Records
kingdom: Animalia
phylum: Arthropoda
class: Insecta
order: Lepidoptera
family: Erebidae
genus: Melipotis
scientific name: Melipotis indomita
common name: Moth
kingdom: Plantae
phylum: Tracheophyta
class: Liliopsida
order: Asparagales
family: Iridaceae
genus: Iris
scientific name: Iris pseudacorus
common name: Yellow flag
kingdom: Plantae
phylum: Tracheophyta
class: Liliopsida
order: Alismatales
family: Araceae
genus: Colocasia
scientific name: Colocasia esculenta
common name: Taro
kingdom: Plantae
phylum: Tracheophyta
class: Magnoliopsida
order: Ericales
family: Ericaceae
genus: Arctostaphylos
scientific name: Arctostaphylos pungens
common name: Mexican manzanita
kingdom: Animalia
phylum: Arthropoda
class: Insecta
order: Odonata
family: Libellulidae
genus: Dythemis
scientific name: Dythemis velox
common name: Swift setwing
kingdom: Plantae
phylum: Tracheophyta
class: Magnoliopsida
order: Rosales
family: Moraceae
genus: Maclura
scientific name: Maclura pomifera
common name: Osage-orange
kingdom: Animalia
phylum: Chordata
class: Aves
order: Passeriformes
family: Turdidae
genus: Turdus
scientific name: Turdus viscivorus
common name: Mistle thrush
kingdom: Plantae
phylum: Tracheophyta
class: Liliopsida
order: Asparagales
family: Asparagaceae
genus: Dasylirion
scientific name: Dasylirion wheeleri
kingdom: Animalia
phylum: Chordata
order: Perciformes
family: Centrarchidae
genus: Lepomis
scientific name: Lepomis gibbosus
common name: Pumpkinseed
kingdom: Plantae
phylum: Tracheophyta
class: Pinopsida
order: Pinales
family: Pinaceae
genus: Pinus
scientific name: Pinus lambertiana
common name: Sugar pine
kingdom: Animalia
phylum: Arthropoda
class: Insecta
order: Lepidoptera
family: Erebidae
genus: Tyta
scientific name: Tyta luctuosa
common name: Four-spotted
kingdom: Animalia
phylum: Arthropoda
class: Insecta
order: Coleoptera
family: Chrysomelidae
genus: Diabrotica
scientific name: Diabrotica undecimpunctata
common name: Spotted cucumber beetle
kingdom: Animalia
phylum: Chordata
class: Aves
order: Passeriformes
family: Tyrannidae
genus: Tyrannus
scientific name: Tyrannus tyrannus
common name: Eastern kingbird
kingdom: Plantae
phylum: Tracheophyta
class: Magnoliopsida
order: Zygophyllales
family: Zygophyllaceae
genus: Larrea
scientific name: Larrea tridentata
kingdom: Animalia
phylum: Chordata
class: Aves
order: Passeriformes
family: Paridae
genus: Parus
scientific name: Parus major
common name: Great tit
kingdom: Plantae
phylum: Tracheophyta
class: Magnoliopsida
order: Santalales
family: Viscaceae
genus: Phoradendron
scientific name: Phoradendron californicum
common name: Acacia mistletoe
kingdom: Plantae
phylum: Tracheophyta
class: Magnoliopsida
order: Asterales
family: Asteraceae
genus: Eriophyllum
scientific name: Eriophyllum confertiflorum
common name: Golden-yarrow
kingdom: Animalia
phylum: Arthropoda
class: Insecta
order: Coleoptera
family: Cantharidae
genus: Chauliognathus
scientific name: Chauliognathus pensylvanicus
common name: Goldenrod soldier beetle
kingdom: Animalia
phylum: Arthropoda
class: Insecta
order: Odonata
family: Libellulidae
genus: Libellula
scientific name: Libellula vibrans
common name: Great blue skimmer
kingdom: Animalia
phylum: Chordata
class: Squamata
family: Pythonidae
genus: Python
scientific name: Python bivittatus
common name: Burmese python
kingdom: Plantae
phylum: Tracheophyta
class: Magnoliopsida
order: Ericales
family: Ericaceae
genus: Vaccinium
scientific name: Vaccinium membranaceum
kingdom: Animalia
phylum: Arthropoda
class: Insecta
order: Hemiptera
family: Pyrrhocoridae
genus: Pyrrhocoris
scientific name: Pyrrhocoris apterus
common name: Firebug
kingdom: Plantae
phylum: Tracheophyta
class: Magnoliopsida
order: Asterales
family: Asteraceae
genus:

Directions
Print all the lines of the items above word for word, from the first line to the last, in their original order.

Written answer
kingdom: Animalia
phylum: Arthropoda
class: Insecta
order: Lepidoptera
family: Erebidae
genus: Melipotis
scientific name: Melipotis indomita
common name: Moth
kingdom: Plantae
phylum: Tracheophyta
class: Liliopsida
order: Asparagales
family: Iridaceae
genus: Iris
scientific name: Iris pseudacorus
common name: Yellow flag
kingdom: Plantae
phylum: Tracheophyta
class: Liliopsida
order: Alismatales
family: Araceae
genus: Colocasia
scientific name: Colocasia esculenta
common name: Taro
kingdom: Plantae
phylum: Tracheophyta
class: Magnoliopsida
order: Ericales
family: Ericaceae
genus: Arctostaphylos
scientific name: Arctostaphylos pungens
common name: Mexican manzanita
kingdom: Animalia
phylum: Arthropoda
class: Insecta
order: Odonata
family: Libellulidae
genus: Dythemis
scientific name: Dythemis velox
common name: Swift setwing
kingdom: Plantae
phylum: Tracheophyta
class: Magnoliopsida
order: Rosales
family: Moraceae
genus: Maclura
scientific name: Maclura pomifera
common name: Osage-orange
kingdom: Animalia
phylum: Chordata
class: Aves
order: Passeriformes
family: Turdidae
genus: Turdus
scientific name: Turdus viscivorus
common name: Mistle thrush
kingdom: Plantae
phylum: Tracheophyta
class: Liliopsida
order: Asparagales
family: Asparagaceae
genus: Dasylirion
scientific name: Dasylirion wheeleri
kingdom: Animalia
phylum: Chordata
order: Perciformes
family: Centrarchidae
genus: Lepomis
scientific name: Lepomis gibbosus
common name: Pumpkinseed
kingdom: Plantae
phylum: Tracheophyta
class: Pinopsida
order: Pinales
family: Pinaceae
genus: Pinus
scientific name: Pinus lambertiana
common name: Sugar pine
kingdom: Animalia
phylum: Arthropoda
class: Insecta
order: Lepidoptera
family: Erebidae
genus: Tyta
scientific name: Tyta luctuosa
common name: Four-spotted
kingdom: Animalia
phylum: Arthropoda
class: Insecta
order: Coleoptera
family: Chrysomelidae
genus: Diabrotica
scientific name: Diabrotica undecimpunctata
common name: Spotted cucumber beetle
kingdom: Animalia
phylum: Chordata
class: Aves
order: Passeriformes
family: Tyrannidae
genus: Tyrannus
scientific name: Tyrannus tyrannus
common name: Eastern kingbird
kingdom: Plantae
phylum: Tracheophyta
class: Magnoliopsida
order: Zygophyllales
family: Zygophyllaceae
genus: Larrea
scientific name: Larrea tridentata
kingdom: Animalia
phylum: Chordata
class: Aves
order: Passeriformes
family: Paridae
genus: Parus
scientific name: Parus major
common name: Great tit
kingdom: Plantae
phylum: Tracheophyta
class: Magnoliopsida
order: Santalales
family: Viscaceae
genus: Phoradendron
scientific name: Phoradendron californicum
common name: Acacia mistletoe
kingdom: Plantae
phylum: Tracheophyta
class: Magnoliopsida
order: Asterales
family: Asteraceae
genus: Eriophyllum
scientific name: Eriophyllum confertiflorum
common name: Golden-yarrow
kingdom: Animalia
phylum: Arthropoda
class: Insecta
order: Coleoptera
family: Cantharidae
genus: Chauliognathus
scientific name: Chauliognathus pensylvanicus
common name: Goldenrod soldier beetle
kingdom: Animalia
phylum: Arthropoda
class: Insecta
order: Odonata
family: Libellulidae
genus: Libellula
scientific name: Libellula vibrans
common name: Great blue skimmer
kingdom: Animalia
phylum: Chordata
class: Squamata
family: Pythonidae
genus: Python
scientific name: Python bivittatus
common name: Burmese python
kingdom: Plantae
phylum: Tracheophyta
class: Magnoliopsida
order: Ericales
family: Ericaceae
genus: Vaccinium
scientific name: Vaccinium membranaceum
kingdom: Animalia
phylum: Arthropoda
class: Insecta
order: Hemiptera
family: Pyrrhocoridae
genus: Pyrrhocoris
scientific name: Pyrrhocoris apterus
common name: Firebug
kingdom: Plantae
phylum: Tracheophyta
class: Magnoliopsida
order: Asterales
family: Asteraceae
genus:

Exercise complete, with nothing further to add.